Tedros Adhanom Ghebreyesus, Generaldirektor der WHO, warnte: „Europa ist der am schnellsten erwärmende Kontinent der Erde. Die europäischen Häuser, Arbeitsplätze und Schulen wurden nicht für diese Temperaturen gebaut.“
Samantha Burgess, stellvertretende Direktorin des Copernicus Climate Change Service, war deutlich: „Die Hitzewellen sind gekommen, um zu bleiben, bis wir den Hahn der globalen Emissionen zudrehen. Sie sind häufiger, intensiver und dauern länger.“
Der GP von Österreich der Formel 1 wurde erstmals in der europäischen Geschichte als „Heat Hazard“ eingestuft, was das extreme Risiko für Fahrer und Zuschauer anerkennt.

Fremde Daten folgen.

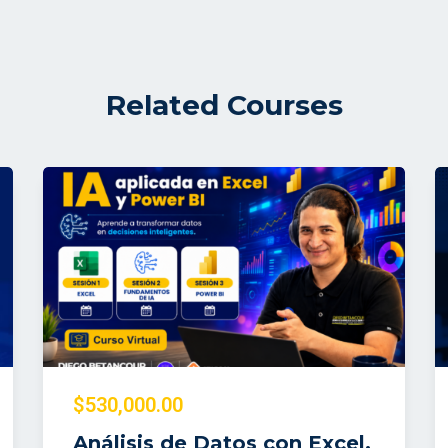
Related Courses
$530,000.00
Análisis de Datos con Excel,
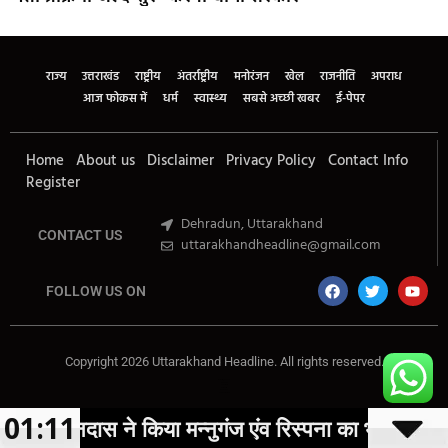
Marketing Hack4U
Buzz4Ai
7k Network
Earn Yatra
Ask Daman
Law Schloar Hub
राज्य
उत्तराखंड
राष्ट्रीय
अंतर्राष्ट्रीय
मनोरंजन
खेल
राजनीति
अपराध
आज फोकस में
धर्म
स्वास्थ्य
सबसे अच्छी खबर
ई-पेपर
Home
About us
Disclaimer
Privacy Policy
Contact Info
Register
Dehradun, Uttarakhand
CONTACT US
uttarakhandheadline@gmail.com
FOLLOW US ON
Copyright 2026 Uttarakhand Headline. All rights reserved.
Marketing Hack4U
Buzz4Ai
7k Network
Earn Yatra
Ask Daman
Law Schloar Hub
01:11
े किया मन्नुगंज एंव रिस्पना का भ्रमण
वि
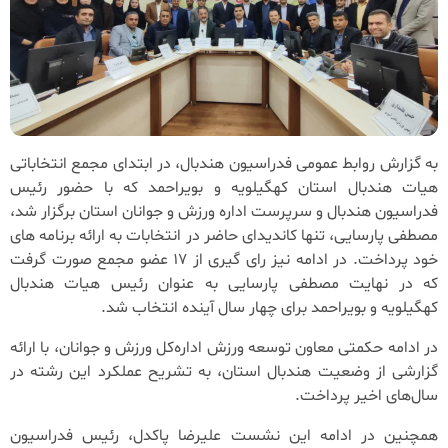
به گزارش روابط عمومی فدراسیون هندبال، در ابتدای مجمع انتخاباتی
هیات هندبال استان کهگیلویه و بویراحمد که با حضور رئیس
فدراسیون هندبال و سرپرست اداره ورزش و جوانان استان برگزار شد،
مصطفی پارسایی، تنها کاندیدای حاضر در انتخابات به ارائه برنامه های
خود پرداخت. در ادامه نیز رای گیری از 17 عضو مجمع صورت گرفت
که در نهایت مصطفی پارسایی به عنوان رئیس هیات هندبال
کهگیلویه و بویراحمد برای چهار سال آینده انتخاب شد.
در ادامه حکمتی معاون توسعه ورزش اداره‌کل ورزش و جوانان، با ارائه
گزارشی از وضعیت هندبال استان، به تشریح عملکرد این رشته در
سال‌های اخیر پرداخت.
همچنین در ادامه این نشست علیرضا پاکدل، رئیس فدراسیون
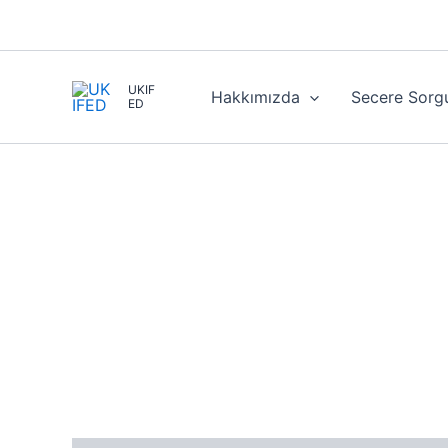
İçeriğe
atla
UKIF
Hakkımızda
Secere Sorg
ED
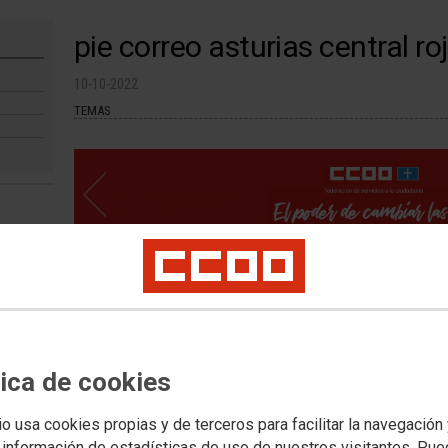
pie correo asturias central ro
10-10-2022
TEMAS
pie correo central rojo
tica de cookies
io usa cookies propias y de terceros para facilitar la navegación
 información de estadísticas de uso de nuestros visitantes. Pu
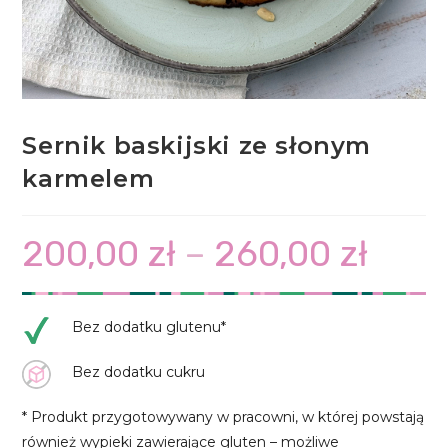
Sernik baskijski ze słonym
karmelem
200,00
zł
–
260,00
zł
Zakres
cen:
od
200,00 zł
do
260,00 zł
Bez dodatku glutenu*
Bez dodatku cukru
* Produkt przygotowywany w pracowni, w której powstają
również wypieki zawierające gluten – możliwe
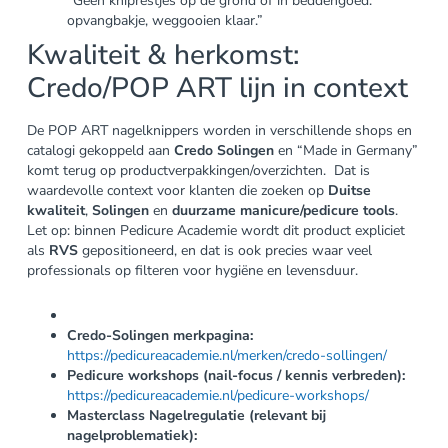
“Geen kniprestjes op de grond of in beddengoed:
opvangbakje, weggooien klaar.”
Kwaliteit & herkomst:
Credo/POP ART lijn in context
De POP ART nagelknippers worden in verschillende shops en
catalogi gekoppeld aan
Credo Solingen
en “Made in Germany”
komt terug op productverpakkingen/overzichten. Dat is
waardevolle context voor klanten die zoeken op
Duitse
kwaliteit
,
Solingen
en
duurzame manicure/pedicure tools
.
Let op: binnen Pedicure Academie wordt dit product expliciet
als
RVS
gepositioneerd, en dat is ook precies waar veel
professionals op filteren voor hygiëne en levensduur.
Credo-Solingen merkpagina:
https://pedicureacademie.nl/merken/credo-sollingen/
Pedicure workshops (nail-focus / kennis verbreden):
https://pedicureacademie.nl/pedicure-workshops/
Masterclass Nagelregulatie (relevant bij
nagelproblematiek):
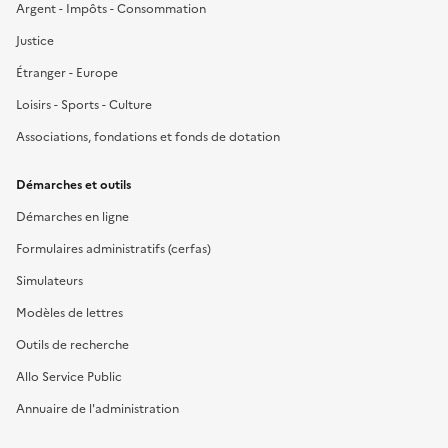
Argent - Impôts - Consommation
Justice
Étranger - Europe
Loisirs - Sports - Culture
Associations, fondations et fonds de dotation
Démarches et outils
Démarches en ligne
Formulaires administratifs (cerfas)
Simulateurs
Modèles de lettres
Outils de recherche
Allo Service Public
Annuaire de l'administration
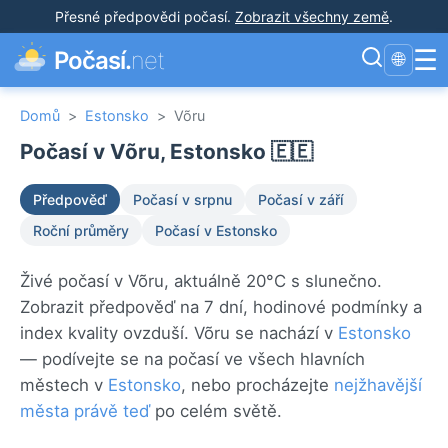
Přesné předpovědi počasí
.
Zobrazit všechny země
.
☰
Počasí.
net
🌐
Domů
>
Estonsko
>
Võru
Počasí v Võru, Estonsko 🇪🇪
Předpověď
Počasí v srpnu
Počasí v září
Roční průměry
Počasí v Estonsko
Živé počasí v Võru, aktuálně 20°C s slunečno.
Zobrazit předpověď na 7 dní, hodinové podmínky a
index kvality ovzduší. Võru se nachází v
Estonsko
— podívejte se na počasí ve všech hlavních
městech v
Estonsko
, nebo procházejte
nejžhavější
města právě teď
po celém světě.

Die WHO warnt, dass die Auswirkungen über die direkte Sterblichkeit hinausgehen. Der Hitzestress, bekannt als der „leise Killer“, betrifft besonders Gemeinden, deren Infrastruktur nicht auf so hohe Temperaturen vorbereitet ist.
Das Phänomen der „städtischen Wärmeinsel“ tritt in dicht bebauten Städten ohne ausreichende Vegetation auf. Dieser Effekt verhindert die nächtliche Abkühlung und erhöht die Risiken für Hitzschlag, Dehydrierung sowie Nieren-, Herz- oder Atemwegsprobleme.